Public offer as per Takeover Regulations includes voluntary open offer - Economic viability not ground for withdrawal
16 May, 2014
The fundamental issue which arose in this appeal before Supreme Court was whether an open offer voluntarily made through a public announcement for purchase of shares of the target company can be permitted to be withdrawn under Regulation 23(1)(d) of SEBI (Substantial Acquisition of Shares and Takeovers) Regulations, 2011 (‘New Takeover Regulations’) on the ground that the voluntary open offer has become financially unviable. It was contended that a delay of 13 months in clearance of offer documents by SEBI made the offer unviable. SEBI had withheld its approval of the offer documents due to detection of a previous breach by the respondent. Akshya Infrastructure Pvt. Ltd. - respondent here had made certain acquisitions of shares in the target company between 2006 and 2011 that caused the Respondent to breach the creeping acquisition limits under the SEBI (Substantial Acquisition of Shares and Takeovers) Regulations, 1997 (‘Old Takeover Regulations’).
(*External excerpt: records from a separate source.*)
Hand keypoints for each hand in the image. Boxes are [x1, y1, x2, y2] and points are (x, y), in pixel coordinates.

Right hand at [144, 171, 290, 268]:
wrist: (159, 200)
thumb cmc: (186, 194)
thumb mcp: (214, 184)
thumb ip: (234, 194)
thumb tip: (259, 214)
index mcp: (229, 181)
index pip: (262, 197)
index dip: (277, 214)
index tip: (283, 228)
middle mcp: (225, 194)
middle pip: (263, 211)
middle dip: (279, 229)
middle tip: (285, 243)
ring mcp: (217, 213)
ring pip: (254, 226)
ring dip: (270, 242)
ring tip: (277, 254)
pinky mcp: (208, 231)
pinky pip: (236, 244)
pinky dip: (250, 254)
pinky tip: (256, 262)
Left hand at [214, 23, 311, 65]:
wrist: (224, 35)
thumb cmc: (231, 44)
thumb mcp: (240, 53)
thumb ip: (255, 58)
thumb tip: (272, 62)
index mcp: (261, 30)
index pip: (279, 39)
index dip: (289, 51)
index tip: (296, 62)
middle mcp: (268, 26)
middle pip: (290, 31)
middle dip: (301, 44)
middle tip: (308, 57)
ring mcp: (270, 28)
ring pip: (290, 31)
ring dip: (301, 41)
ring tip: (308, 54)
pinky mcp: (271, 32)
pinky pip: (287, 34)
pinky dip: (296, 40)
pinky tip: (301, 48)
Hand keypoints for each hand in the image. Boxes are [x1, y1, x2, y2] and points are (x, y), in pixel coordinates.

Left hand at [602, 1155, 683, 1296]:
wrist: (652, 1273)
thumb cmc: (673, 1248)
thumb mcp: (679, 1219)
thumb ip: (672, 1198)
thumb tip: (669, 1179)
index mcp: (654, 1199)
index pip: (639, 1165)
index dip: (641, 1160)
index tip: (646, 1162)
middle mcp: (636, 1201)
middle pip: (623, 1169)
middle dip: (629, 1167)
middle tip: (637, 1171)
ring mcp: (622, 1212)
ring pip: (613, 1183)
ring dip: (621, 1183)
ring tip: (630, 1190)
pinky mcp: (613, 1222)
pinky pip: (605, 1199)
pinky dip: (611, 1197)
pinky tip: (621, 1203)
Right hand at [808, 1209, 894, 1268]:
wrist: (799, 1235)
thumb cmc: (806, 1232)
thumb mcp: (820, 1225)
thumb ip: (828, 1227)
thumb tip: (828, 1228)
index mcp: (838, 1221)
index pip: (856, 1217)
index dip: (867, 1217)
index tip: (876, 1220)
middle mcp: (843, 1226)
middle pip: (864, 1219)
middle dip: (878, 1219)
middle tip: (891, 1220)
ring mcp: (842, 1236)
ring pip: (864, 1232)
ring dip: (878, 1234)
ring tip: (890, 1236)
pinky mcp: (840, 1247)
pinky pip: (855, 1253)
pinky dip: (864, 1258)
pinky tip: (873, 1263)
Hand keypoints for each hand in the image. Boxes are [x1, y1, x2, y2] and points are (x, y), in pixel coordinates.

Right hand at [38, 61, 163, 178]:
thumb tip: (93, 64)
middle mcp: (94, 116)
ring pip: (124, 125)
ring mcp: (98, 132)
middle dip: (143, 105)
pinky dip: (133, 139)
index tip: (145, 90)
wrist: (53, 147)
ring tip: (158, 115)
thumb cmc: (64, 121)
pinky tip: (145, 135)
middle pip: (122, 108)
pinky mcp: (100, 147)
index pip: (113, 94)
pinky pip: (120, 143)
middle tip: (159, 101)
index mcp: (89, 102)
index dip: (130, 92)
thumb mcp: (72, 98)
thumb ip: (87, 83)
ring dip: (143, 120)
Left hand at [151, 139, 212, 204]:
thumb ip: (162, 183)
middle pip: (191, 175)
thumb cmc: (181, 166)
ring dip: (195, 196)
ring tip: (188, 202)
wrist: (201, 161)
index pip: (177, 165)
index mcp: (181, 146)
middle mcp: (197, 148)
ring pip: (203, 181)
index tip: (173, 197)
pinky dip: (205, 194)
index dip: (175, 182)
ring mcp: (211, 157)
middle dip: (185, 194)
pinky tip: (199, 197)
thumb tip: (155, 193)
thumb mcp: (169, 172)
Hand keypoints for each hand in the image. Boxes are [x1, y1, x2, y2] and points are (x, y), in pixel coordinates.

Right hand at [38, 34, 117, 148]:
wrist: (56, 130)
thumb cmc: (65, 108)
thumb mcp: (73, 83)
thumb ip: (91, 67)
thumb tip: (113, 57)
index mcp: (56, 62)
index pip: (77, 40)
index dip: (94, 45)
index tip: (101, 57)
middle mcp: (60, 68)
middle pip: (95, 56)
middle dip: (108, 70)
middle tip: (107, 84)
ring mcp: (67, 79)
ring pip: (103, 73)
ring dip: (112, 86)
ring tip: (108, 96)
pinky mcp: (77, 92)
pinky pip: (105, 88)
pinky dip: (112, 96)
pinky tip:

The Apex Court on 25-4-2014 upheld the sanctity of a voluntary open offer made under Regulation 11 of the new Takeover Regulations. The Court held that Regulation 27 of New Takeover Regulations and the restrictive interpretation of the corresponding provision of the Old Takeover Regulations in the Apex Court’s judgment of Nirma Industries Ltd. v. SEBI, [(2013) 8 SCC 20] is equally applicable to both mandatory offers and voluntary offers under the New Takeover Regulations. Although the delay by SEBI in clearing the offer documents was criticized, it was held that such a delay in itself would not nullify its action. Also economic viability could not be said to be ‘impossibility’ of performance as envisaged in Regulation 27 of the Takeover regulations.